David Kessler, co-author with Kubler-Ross on grieving, when interviewed by the Harvard Review, identifies our loss of normalcy as grief. To the five stages of grief (see Monday) he has added a sixth dimension in his new book: Finding Meaning…the sixth stage of grief, Scribner, 2019. Acceptance is not enough we find. We try our best to explain, to anticipate, to find peace.

I like what he said in the introduction: this just happened; it is not a test nor a lesson; it does not require understanding; everyone must find her own peace.
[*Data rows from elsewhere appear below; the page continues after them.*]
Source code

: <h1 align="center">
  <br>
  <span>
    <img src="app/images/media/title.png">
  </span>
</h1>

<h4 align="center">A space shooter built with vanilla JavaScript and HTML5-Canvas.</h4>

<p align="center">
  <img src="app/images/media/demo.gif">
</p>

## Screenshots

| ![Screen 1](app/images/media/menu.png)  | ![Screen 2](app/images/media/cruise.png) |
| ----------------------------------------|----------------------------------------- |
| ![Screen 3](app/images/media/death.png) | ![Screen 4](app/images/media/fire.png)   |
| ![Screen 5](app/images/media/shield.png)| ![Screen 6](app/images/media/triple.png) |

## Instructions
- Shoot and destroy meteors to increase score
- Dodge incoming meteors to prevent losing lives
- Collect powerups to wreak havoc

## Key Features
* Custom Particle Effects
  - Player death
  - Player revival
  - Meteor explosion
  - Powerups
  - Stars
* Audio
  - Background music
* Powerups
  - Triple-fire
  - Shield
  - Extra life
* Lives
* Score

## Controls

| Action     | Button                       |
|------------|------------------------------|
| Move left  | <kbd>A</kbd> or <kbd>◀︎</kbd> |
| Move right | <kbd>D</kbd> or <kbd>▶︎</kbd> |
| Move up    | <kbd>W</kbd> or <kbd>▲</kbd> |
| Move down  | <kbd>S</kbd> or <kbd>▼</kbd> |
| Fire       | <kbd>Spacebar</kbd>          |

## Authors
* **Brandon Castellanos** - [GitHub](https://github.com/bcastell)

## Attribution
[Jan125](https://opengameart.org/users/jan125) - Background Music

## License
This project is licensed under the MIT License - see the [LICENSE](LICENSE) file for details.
Of course the experts need to know the science; our aim is to meaningfully redeem our days.

So how have you made sense of this present crisis? I am amazed at the creativity online. My favorite may be the horse and rider, Day 6 in Quarantine to “A Horse with No Name”. We have been amused. And we have been touched. We join the Parisians and New Yorkers in their nightly shoutout to health care workers everywhere.

But more than all we have been blessed by reminders that God is with us in our isolation, as in the GABC Covid Daily. Good Friday’s edition by Ken Warren was timely in our reluctant separation from tradition: As the characters in the original Easter story watched from the sidelines, inevitably each heart encounters the risen Jesus ALONE!

There too the Moment to Worship brightened my morning solitude. Check these out on YouTube: the monologue of an imaginary Joseph of Arimathea: “God in My Grave”, and the music of Zach Williams: “Empty Grave”. And “Peacemaker” by Greg Ferguson took me directly to that comforting character of the Lord in the Word.

My favorite picture of peace is by Jack E. Dawson: “Peace in the Midst of the Storm”. Look carefully—a little bird, perched safely in a niche in a rock, storm raging. Lord, peace in the midst of Covid. Your peace in my clay jar. The world has nothing.